Written by Petty Officer 3rd Class Lauren Dean
This article can also be found on the Coast Guard Alaska blog page.
Following the events of 9/11, we know that there are viable threats that can happen on U.S. soil, but what about those with a maritime nexus? When, and if, the need to eliminate a terrorist threat comes in, the Coast Guard has waterside potential in the Coast Guard’s Maritime Security Response Team West like the one based out of San Diego. MSRT West can deploy at a moment’s notice and be set up and ready to take action on a target of interest.
MSRT West is a component of the Pacific Area command’s deployable forces and can be seen as the “teeth” of the maritime domain. They train in tactical operations throughout the year, maintaining a higher level of marksmanship training, fast-roping and small boat maneuvering skills that can be applied to a variety of situations.
The team can be sent anywhere from San Diego to Alaska, or wherever needed, to accomplish these kinds of tactical missions throughout their area of responsibility. To get to Alaska, there are a number of logistical hurdles to overcome like challenging weather conditions to prepare for.
To be ready this year for Alaska, the team coordinated through a large cross section of agencies, they executed logistical missions and set up command and control rooms to do a real time exercise in a small Alaskan town.
During Operation Pelagic Strike, a training exercise conducted in Cordova in April, residents volunteered to board the ferry Aurora for this highly technical and layered exercise. It was meant to enhance the team members’ skills by simulating a threat of this nature outside their normal working environment in remote portions of Alaska.
“Operating in Alaska is not easy, weather is always a factor and logistics are critical to mission success,” said Capt. Dwight Collins, commanding officer of MSRT West. “The exercise allowed the Coast Guard, District 17, and MSRT West to integrate with a multitude of intra-agency partners at the strategic and tactical level in order to respond to a short-notice maritime response event within the challenging 17th District area of operations.”
This event took months of planning and involved multiple local, state and federal entities, said Collins. The team travels with a lot of gear to train, including their own boats that have to be shipped up to Alaska from the contiguous United States.

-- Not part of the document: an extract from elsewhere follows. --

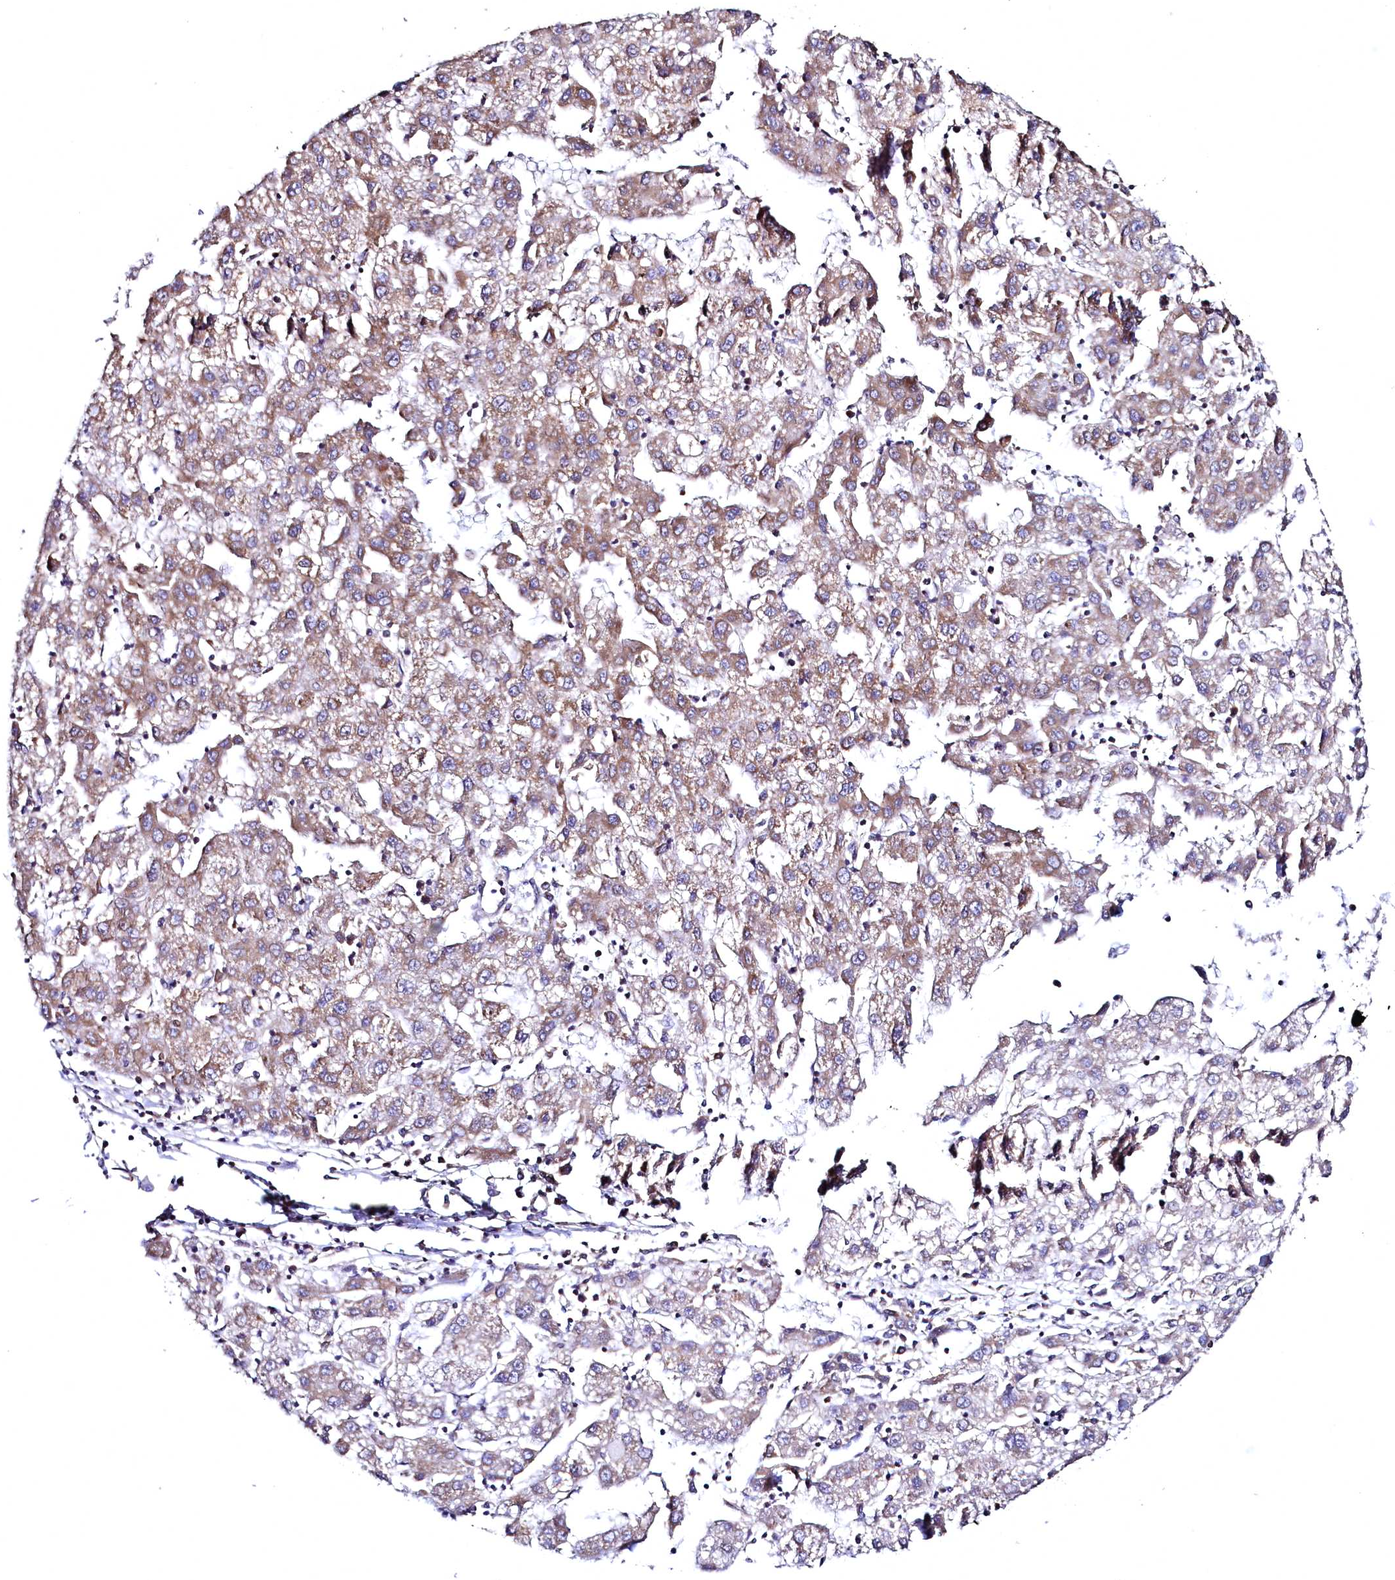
{"staining": {"intensity": "moderate", "quantity": "25%-75%", "location": "cytoplasmic/membranous"}, "tissue": "liver cancer", "cell_type": "Tumor cells", "image_type": "cancer", "snomed": [{"axis": "morphology", "description": "Carcinoma, Hepatocellular, NOS"}, {"axis": "topography", "description": "Liver"}], "caption": "This is a photomicrograph of immunohistochemistry staining of liver cancer, which shows moderate staining in the cytoplasmic/membranous of tumor cells.", "gene": "MRPL57", "patient": {"sex": "male", "age": 72}}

To move three 33-foot Special Purpose Craft-Law Enforcement boats from San Diego to Alaska, Collins said Coast Guard personnel had to coordinate with U.S. Air National Guard personnel to fly the boats via the Air National Guard’s C-17 Globemaster IIIs, it took three of these aircraft to complete the transport.

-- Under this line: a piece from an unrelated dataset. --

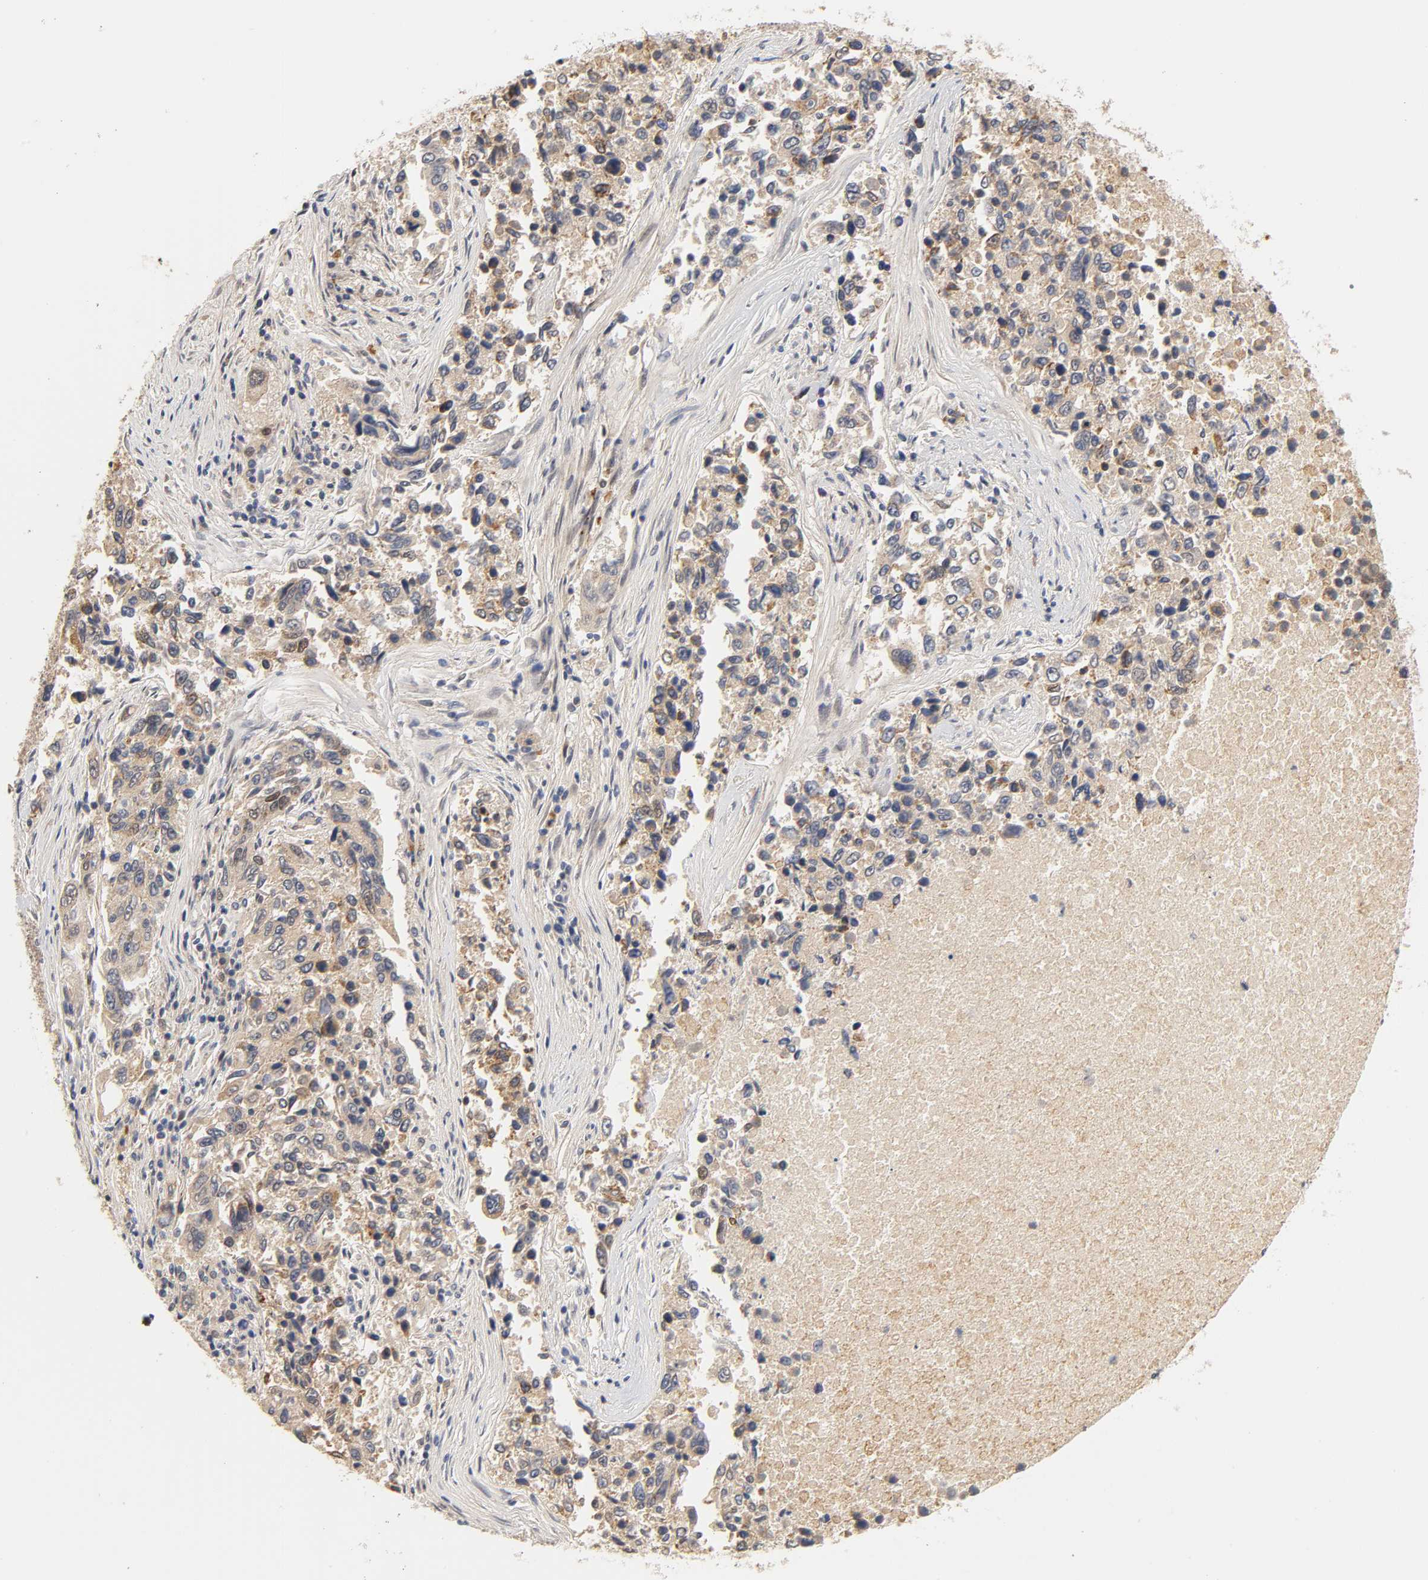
{"staining": {"intensity": "moderate", "quantity": "25%-75%", "location": "cytoplasmic/membranous"}, "tissue": "lung cancer", "cell_type": "Tumor cells", "image_type": "cancer", "snomed": [{"axis": "morphology", "description": "Adenocarcinoma, NOS"}, {"axis": "topography", "description": "Lung"}], "caption": "The photomicrograph displays staining of lung adenocarcinoma, revealing moderate cytoplasmic/membranous protein staining (brown color) within tumor cells.", "gene": "GSTZ1", "patient": {"sex": "male", "age": 84}}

Pacific Area, Coast Guard 17th District, MSRT West, Director of Operational Logistics, U.S. Transportation Command, the Alaska Air National Guard, Alaskan Command, the Civil Air Patrol, the National Oceanic and Atmospheric Administration, Alaska Marine Highway personnel, Federal Bureau of Investigation – Anchorage field office personnel, Coast Guard Marine Safety Unit Valdez, Coast Guard Station Valdez and the City of Cordova Emergency Management office all made this Alaska Shield/Pelagic Strike/Ardent Sentry exercise a success, Collins emphasized.
“In Cordova, emergency response is an all hands evolution,” said Collins. “Unlike many larger cities in the lower 48, the citizens of Cordova are not waiting for the police or fire departments, or someone else to come in and solve the problem for the citizenry. It was very impressive to see.”

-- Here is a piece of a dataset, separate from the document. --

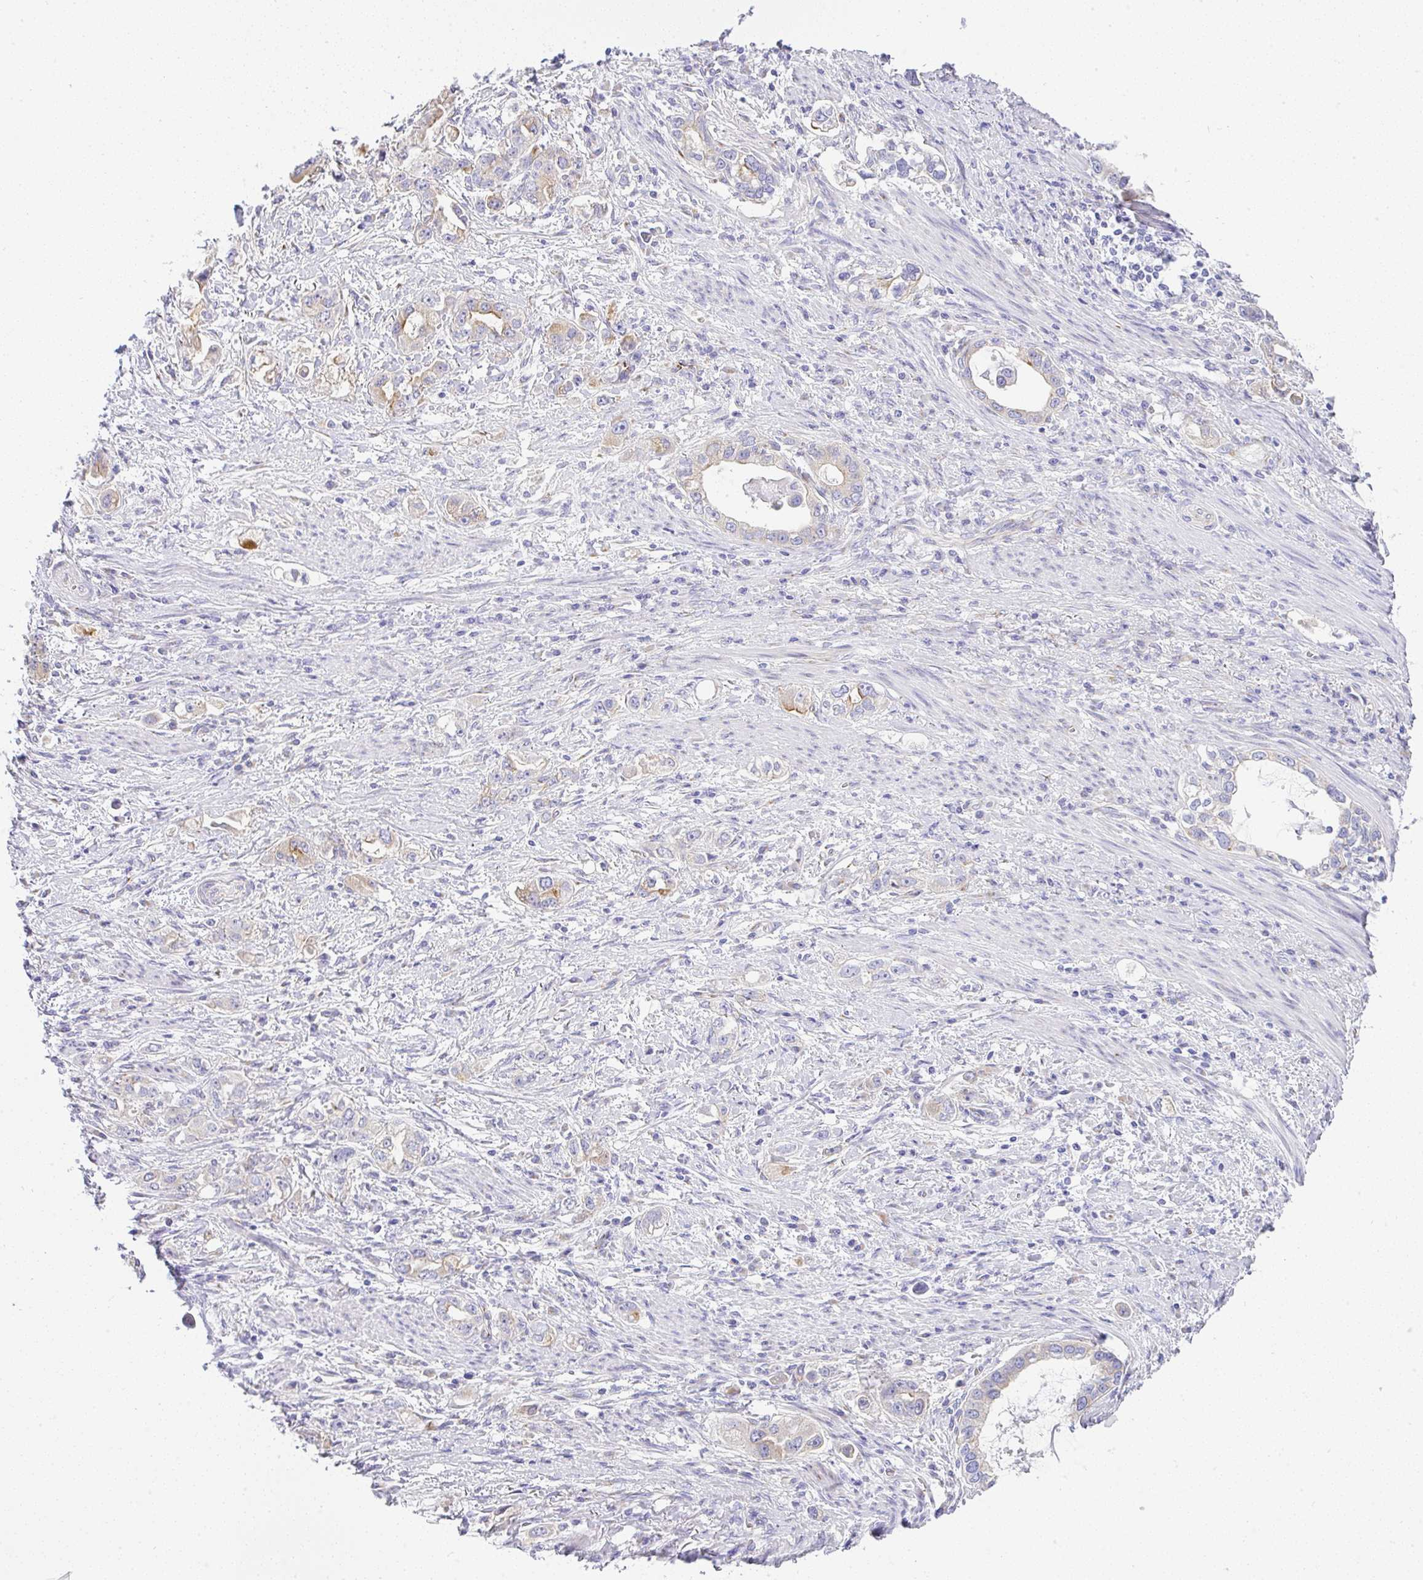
{"staining": {"intensity": "moderate", "quantity": "25%-75%", "location": "cytoplasmic/membranous"}, "tissue": "stomach cancer", "cell_type": "Tumor cells", "image_type": "cancer", "snomed": [{"axis": "morphology", "description": "Adenocarcinoma, NOS"}, {"axis": "topography", "description": "Stomach, lower"}], "caption": "Stomach cancer stained for a protein (brown) displays moderate cytoplasmic/membranous positive positivity in approximately 25%-75% of tumor cells.", "gene": "FAM177A1", "patient": {"sex": "female", "age": 93}}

This exercise marks the second time this year that team members have been able to train in the unique environment that Alaska offers.
Team members deployed to Kodiak in February to train similar tactics aboard the Coast Guard Cutter Alex Haley (WMEC 39), with the addition of fast-roping evolutions from an Alaska Air National Guard UH-60 Pave Hawk helicopter to the flight deck of the Alex Haley.
When speaking about MSRT West team members returning to train in Alaska, Collins stated that it is essential in order to provide short notice maritime response capabilities throughout PACAREA’s area of responsibility, which includes California, Oregon, Washington and Alaska’s coasts.
“Maritime Security Response Team West will be back to conduct periodic fast-rope training with the professionals from the 176th Rescue Wing 210th Air Rescue Squadron, who fly the HH-60 Pave Hawk,” said Collins. “We are in discussion with various Department of Defense units in Alaska to participate in cold weather training in the future, and to learn best practices for survival and equipment.”
Regardless of when or where, specialized teams like the MSRT West coordinate to stay relevant in the fight against terrorism to protect the American public. This type of exercise, and the ones to come in the future, are a testament to the Coast Guard’s dedication to secure our ports and waterways.